OCR Imposes $240,000 HIPAA Fine on Californian Healthcare Provider
The Department of Health and Human Services (HHS) Office for Civil Rights (OCR) has imposed a $240,000 civil monetary penalty on Providence Medical Institute to resolve potential violations of two provisions of the HIPAA Security Rule. This is the fifth investigation of a ransomware attack to result in a penalty for noncompliance with the HIPAA Rules.
Providence Medical Institute (PMI) is a Californian healthcare provider that acquired a full-scope orthopedic medical service provider – Center for Orthopaedic Specialists (COS) – in July 2016. PMI planned to fully integrate COS as a PMI unit within 2 years, although the integration was delayed until May 2019. On February 18, 2018, a ransomware group encrypted files on COS systems. The threat actor gained a foothold in the network after an employee responded to a phishing email and disclosed their credentials. Within a few days of the encryption event, systems were restored from backup tapes; however, on February 25, 2018, COS systems were encrypted a second time. Within a few days, files were restored from backup tapes for a second time, only for them to be encrypted for a third time on March 4, 2018. The repeat attacks were thought to have been conducted by the same threat actor, who retained access to systems after data was restored from backups. In the third attack, the threat actor had remote desktop access to COS systems using administrator credentials believed to have been obtained in either the first or second attack.
According to OCR, a breach report was received from COS-PMI on April 18, 2024, involving the PHI of 85,000 individuals (The OCR breach report currently shows the breach as affecting 81,550 individuals). The data compromised in the attack included names, addresses, dates of birth, driver’s license numbers, Social Security numbers, lab results, medications, treatment information, credit card information, bank account numbers, and other financial information.
Around three months after the attack, PMI conducted a post-incident assessment of COS systems and found multiple security failures. At the time of the attacks, COS was using unsupported and obsolete operating systems to host its ePHI data. A demilitarized zone (DMZ) network had not been enabled or configured to separate its private network from the public internet and untrusted networks. The COS firewall had not been correctly configured to monitor and track access or changes to its network. Remote Desktop Protocols (RDPs) had been enabled which allowed insecure remote access to COS workstations from external sources.

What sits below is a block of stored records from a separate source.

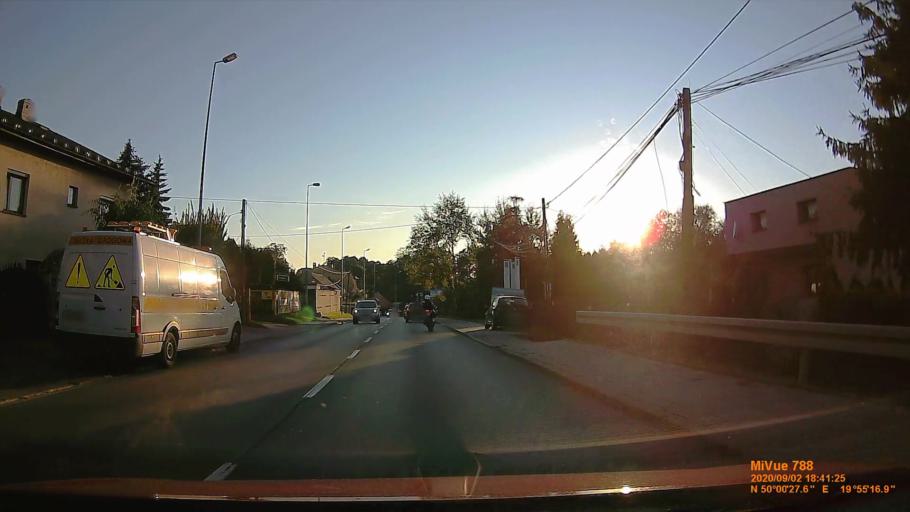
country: PL
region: Lesser Poland Voivodeship
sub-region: Powiat krakowski
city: Libertow
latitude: 50.0076
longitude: 19.9211
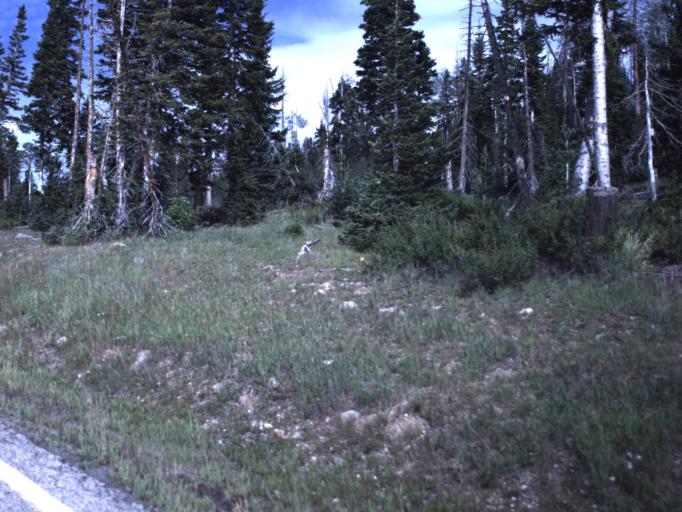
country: US
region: Utah
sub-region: Iron County
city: Cedar City
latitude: 37.5723
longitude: -112.8269
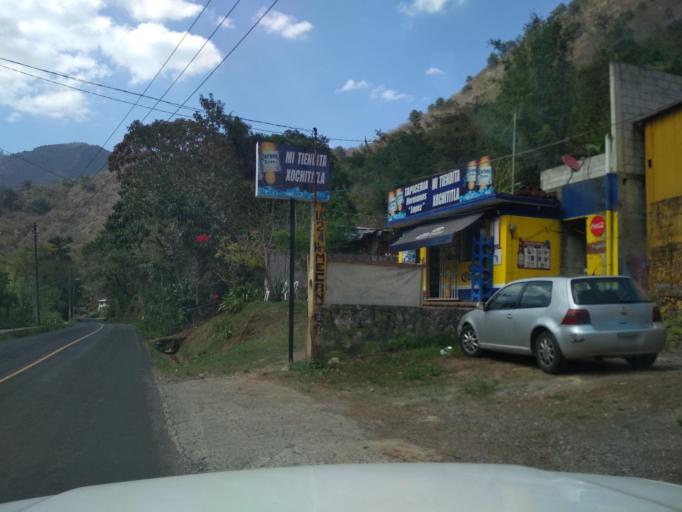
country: MX
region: Veracruz
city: Jalapilla
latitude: 18.7914
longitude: -97.0965
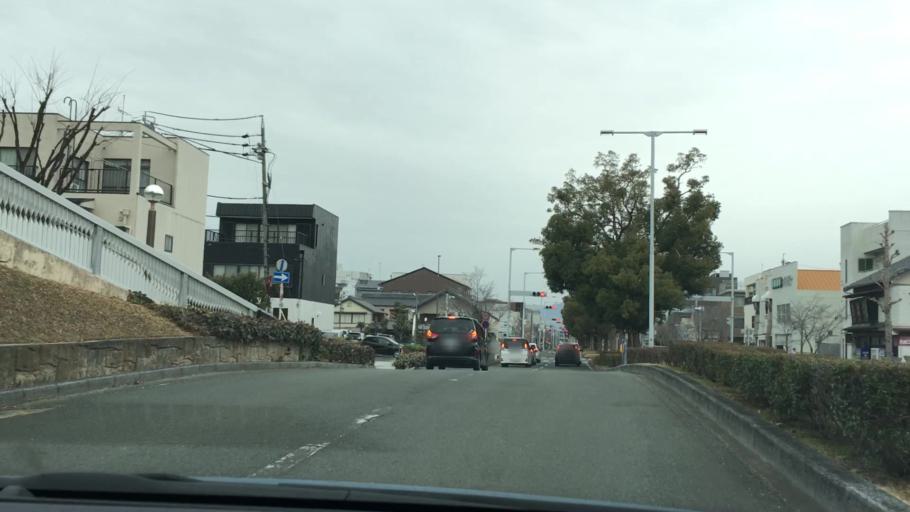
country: JP
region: Aichi
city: Toyohashi
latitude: 34.7627
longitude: 137.3945
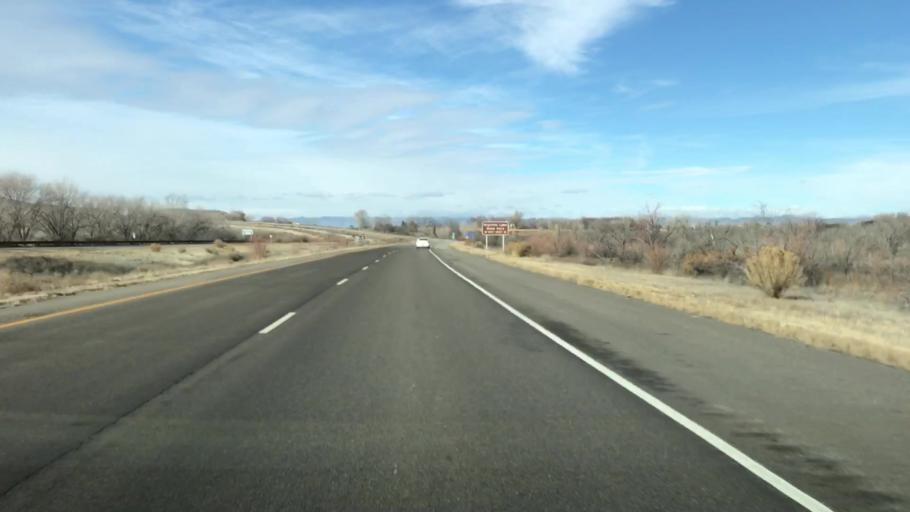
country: US
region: Colorado
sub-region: Mesa County
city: Loma
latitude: 39.1719
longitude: -108.7957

There was no encryption of electronic protected health information (ePHI) on the network and members of the COS workforce were sharing generic credentials that provided administrative access to workstations.
OCR’s investigation found that COS was using an IT vendor – CSnC – which provided data management services for its network, which required access to COS eClinicalWorks servers containing ePHI. The business relationship required CSnC to manage the ePHI on the servers, yet there was no business associate agreement with the vendor until June 15, 2018. OCR determined that the lack of a business associate agreement between July 2016 and June 2018 was in violation of 45 C.F.R. § 164.308(b) of the HIPAA Security Rule. There were also insufficient technical policies and procedures for restricting access to systems containing ePHI to only individuals and software authorized to access the data, in violation of 45 C.F.R. § 164.312(a)(1) of the HIPAA Security Rule. That violation persisted until May 23, 2019, when COS systems were fully integrated into those of PMI.
OCR attempted to resolve the alleged violations through informal means, but when those attempts failed, OCR offered PMI the opportunity to submit evidence as a mitigating factor. OCR rejected the arguments put forward by PMI as providing a basis for an affirmative defense and moved to impose a civil monetary penalty. “Failures to fully implement all of the HIPAA Security Rule requirements leaves HIPAA covered entities and business associates vulnerable to cyberattacks at the expense of the privacy and security of patients’ health information,” said OCR Director Melanie Fontes Rainer. “The health care sector needs to get serious about cybersecurity and complying with HIPAA. OCR will continue to stand up for patient privacy and work to ensure the security of health information of every person. On behalf of OCR, I urge all health care entities to always stay alert and take every precaution and steps to keep their systems safe from cyberattacks.”
This is the 8th HIPAA enforcement action in 2024 to result in a financial penalty. OCR has imposed 3 civil monetary penalties to resolve potential HIPAA violations and has entered into 5 settlements. The latest settlement would have been 20% higher; however, OCR reduced the financial penalty by $60,000 as Providence Medical Institute demonstrated it had implemented recognized security practices for 12 continuous months prior to the attack.